Per capita central assistance at Rs 2860 (in 2000) is much higher than in all states whereas Kashmir's own contribution to central revenues is abysmally low. Statewise per capita availability of milk (2005-2006) at 353 gms per day is much higher in Kashmir than in most of the other states with an allIndia average of 241 gms per day.

The distribution of households in terms of ownership at 94 per cent is one of the highest in India. Some 75 percent of households have drinking water close by and what is more important 53 per cent of houses have water taps a luxury. How many homes elsewhere in India can boast of such amenities? Among the 1.6 million households in J & K 37 per cent avail of banking services,65 percent have radios and transistors and 41 per cent have television sets. The rest of Indians cannot own land in J & K, but everybody is silent as regards properties owned in the rest of India by Kashmiri politicians like Omar Abdullah, Mufti Saeed, Mehboob Begum, Mirwaiz, Geelani apart from professed terrorists. Nobody is supposed to raise such inconvenient questions. But is it possible at this moment in time that Kashmiris are beginning to see the light?

Terrorists had long warned Kashmiris not to participate in the elections that took place in November-December 2008. But this year the Kashmiris seem to have decided to vote anyway, despite terrorist threats. The voter turn out has been, to say the least, much higher than what it was in 2002.

To cite examples, of voting patterns in six districts: In Ganderbal district in 2002 the voting was 35.21%; this year it is 60.02. In Kangan the last time the percentage was 52.03 but this year it is 60.02. In 2002 hardly 27.01% turned out in Rajauri to vote. This year the voter turn-out has been an impressive 67%. Six years ago, 57.86% came out to vote in Nowshera. This year the percentage has risen to 70. Much the same kind of change is noticeable in Barhal and Kalakote, current voting figures rising to 70 plus whereas in 2002 the percentage figures varied between 48 and 57.

What has happened to Kashmiris since the Amarnath Yatra imbroglio? Why have voters decided to go against the dictates of the terrorists to boycott the elections? Have they realised that their behaviour in the past only brought them disgrace? Is Kashmiriyat coming back into its own? Have Kashmiris realised that compared to the socio-economic conditions prevailing in Pakistan Occupied Kashmir (POK), they are much better off?
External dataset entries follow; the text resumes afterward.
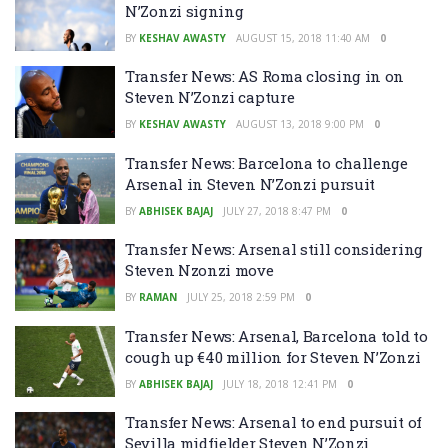
N’Zonzi signing
BY
KESHAV AWASTY
AUGUST 15, 2018 11:40 AM
0
Transfer News: AS Roma closing in on
Steven N’Zonzi capture
BY
KESHAV AWASTY
AUGUST 13, 2018 9:00 PM
0
Transfer News: Barcelona to challenge
Arsenal in Steven N’Zonzi pursuit
BY
ABHISEK BAJAJ
JULY 27, 2018 8:47 PM
0
Transfer News: Arsenal still considering
Steven Nzonzi move
BY
RAMAN
JULY 25, 2018 2:59 PM
0
Transfer News: Arsenal, Barcelona told to
cough up €40 million for Steven N’Zonzi
BY
ABHISEK BAJAJ
JULY 18, 2018 12:41 PM
0
Transfer News: Arsenal to end pursuit of
Sevilla midfielder Steven N’Zonzi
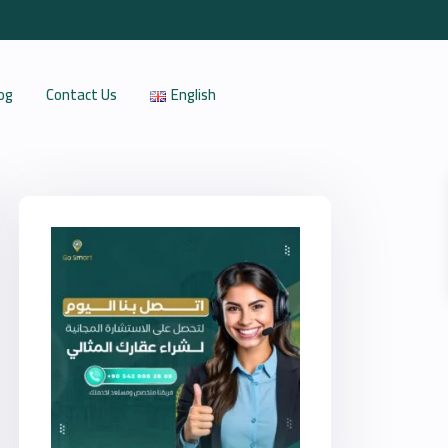
og
Contact Us
English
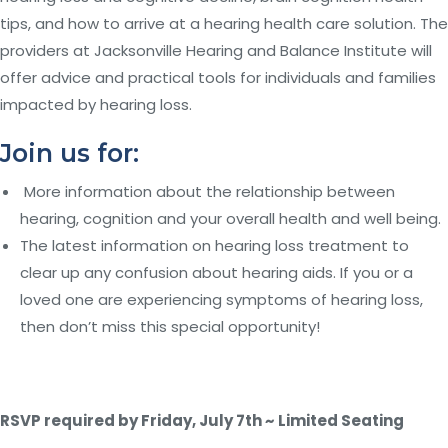
tips, and how to arrive at a hearing health care solution. The
providers at Jacksonville Hearing and Balance Institute will
offer advice and practical tools for individuals and families
impacted by hearing loss.
Join us for:
More information about the relationship between
hearing, cognition and your overall health and well being.
The latest information on hearing loss treatment to
clear up any confusion about hearing aids. If you or a
loved one are experiencing symptoms of hearing loss,
then don’t miss this special opportunity!
RSVP required by Friday, July 7
th
~ Limited Seating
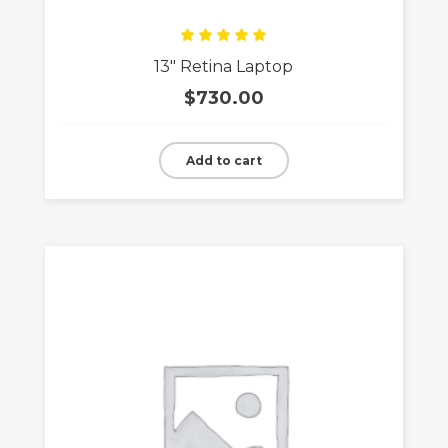
Rated
13″ Retina Laptop
5.00
out
of 5
$
730.00
Add to cart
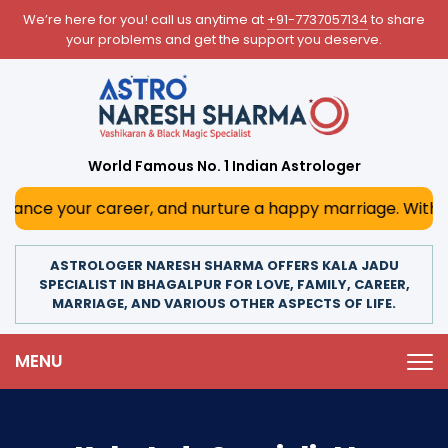
We’re here for you! call us anytime at
+91-7737057134
to share
your problems and get the support you deserve.
World Famous No. 1 Indian Astrologer
 career, and nurture a happy marriage. With his deep astr
ASTROLOGER NARESH SHARMA OFFERS KALA JADU
SPECIALIST IN BHAGALPUR FOR LOVE, FAMILY, CAREER,
MARRIAGE, AND VARIOUS OTHER ASPECTS OF LIFE.
MENU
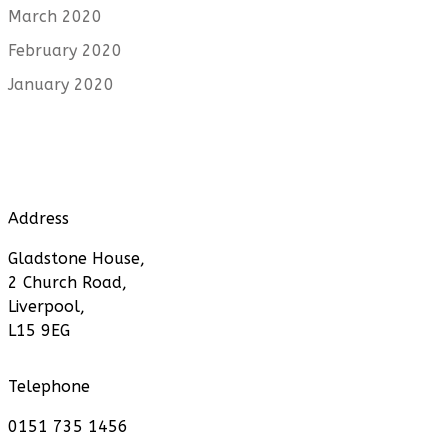
March 2020
February 2020
January 2020
Address
Gladstone House,
2 Church Road,
Liverpool,
L15 9EG
Telephone
0151 735 1456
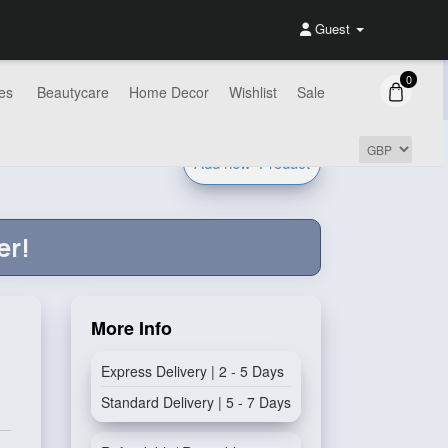
Guest
0
es
Beautycare
Home Decor
Wishlist
Sale
Add new
Product
er!
More Info
Express Delivery | 2 - 5 Days
Standard Delivery | 5 - 7 Days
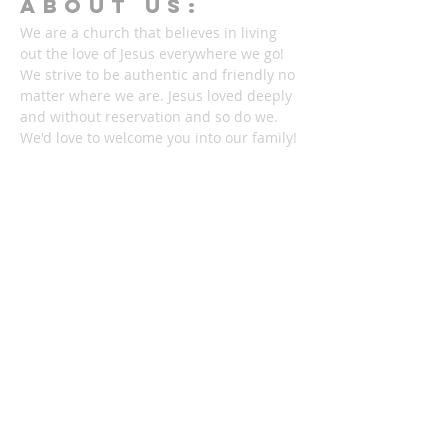
ABOUT Us:
We are a church that believes in living
out the love of Jesus everywhere we go!
We strive to be authentic and friendly no
matter where we are. Jesus loved deeply
and without reservation and so do we.
We'd love to welcome you into our family!
1878 KILLIAN RD
AKRON, OH 44312
330-645-9330
relentlessakron@gmail.com
STAY IN THE LOOP:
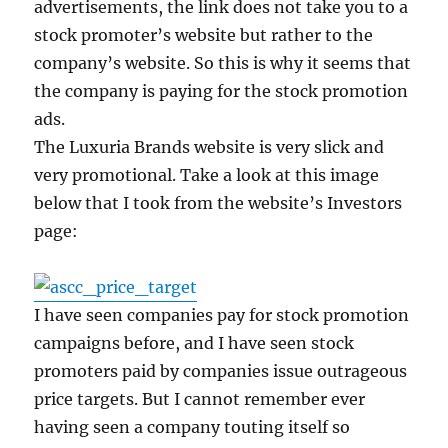
advertisements, the link does not take you to a
stock promoter’s website but rather to the
company’s website. So this is why it seems that
the company is paying for the stock promotion
ads.
The Luxuria Brands website is very slick and
very promotional. Take a look at this image
below that I took from the website’s Investors
page:
I have seen companies pay for stock promotion
campaigns before, and I have seen stock
promoters paid by companies issue outrageous
price targets. But I cannot remember ever
having seen a company touting itself so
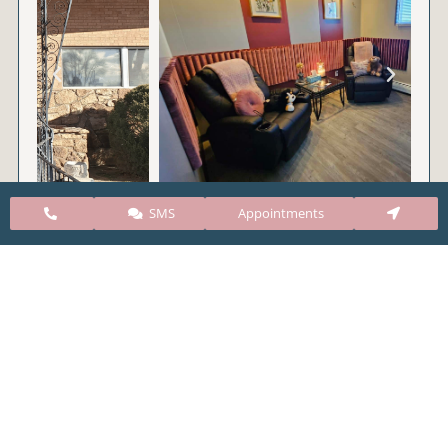
SMS
Appointments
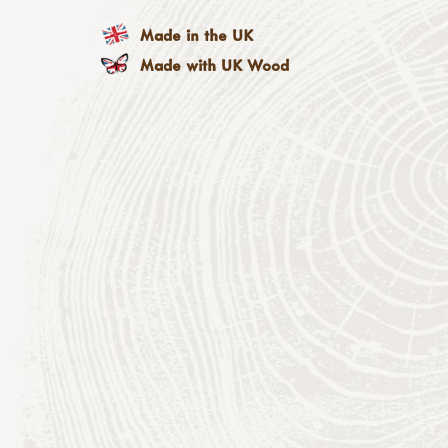
Made in the UK
Made with UK Wood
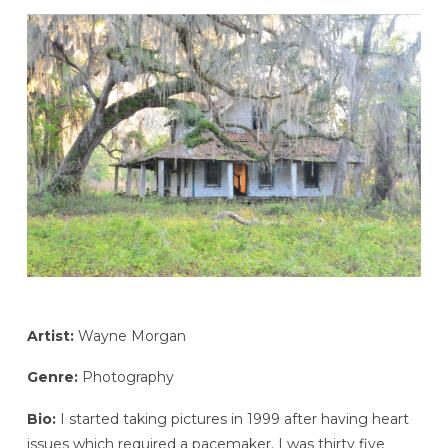
Artist:
Wayne Morgan
Genre:
Photography
Bio:
I started taking pictures in 1999 after having heart
issues which required a pacemaker. I was thirty five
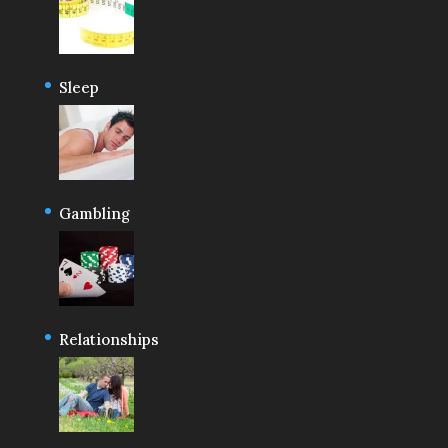
Sleep
Gambling
Relationships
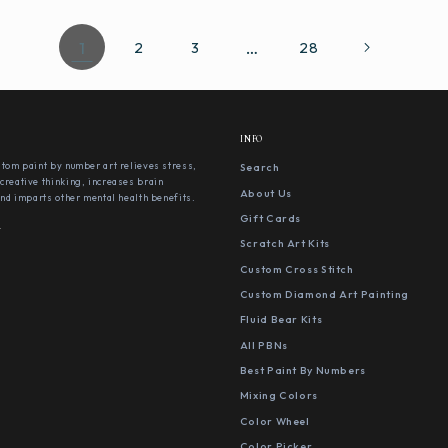
1
…
2
3
28
INFO
stom paint by number art relieves stress,
Search
creative thinking, increases brain
About Us
 and imparts other mental health benefits.
Gift Cards
s
Scratch Art Kits
Custom Cross Stitch
Custom Diamond Art Painting
Fluid Bear Kits
All PBNs
Best Paint By Numbers
Mixing Colors
Color Wheel
Color Picker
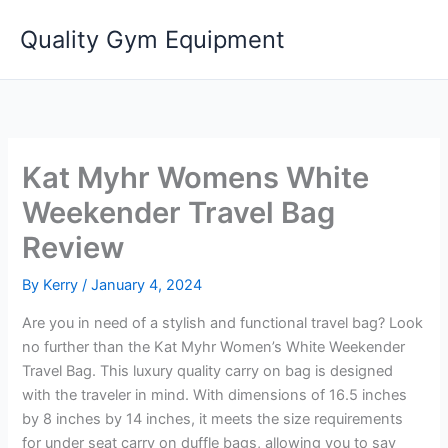
Skip
Quality Gym Equipment
to
content
Kat Myhr Womens White
Weekender Travel Bag
Review
By
Kerry
/
January 4, 2024
Are you in need of a stylish and functional travel bag? Look
no further than the Kat Myhr Women’s White Weekender
Travel Bag. This luxury quality carry on bag is designed
with the traveler in mind. With dimensions of 16.5 inches
by 8 inches by 14 inches, it meets the size requirements
for under seat carry on duffle bags, allowing you to say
Even more importantly have they at last realised that no matter how much Pakistan tries to destroy India through a thousand cuts, India will remain unbeatable and will rise like the phoenix. Just as likely have Kashmiris come to realise that Pakistani patronage, overt and covert, may slowly decline considering what heavy pressure Islamabad and the ISI are now under following the jihadi terrorists' attack on Mumbai.

If that pressure is sustained as it is likely to, Pakistan will truly be in dire straits. The United States, for example, has told Pakistan that if it does not stop terrorist activities with a firmer hand, it will have to forego aid. And without aid Pakistan faces a total collapse and even a break-up. And then of what earthly use will Pakistan be to Kashmir? For that matter, Kashmiris may even find that azaadi is a chimera that would demand a heavy price from Kashmiris themselves from outside forces.

Trickling reports from Kashmir go to suggest that the people are beginning to realise that between azaadi and economic development, the latter is wiser choice, and India is a better bet. It may be too early at this point to come to any definite conclusions about Kashmiri intentions, but the voting pattern in the just-concluded elections must be seen as carrying a message. All that one can do at this stage is to keep ones fingers crossed. Wisdom dictates that optimism must be carefully calibrated to changing patterns of political behaviour.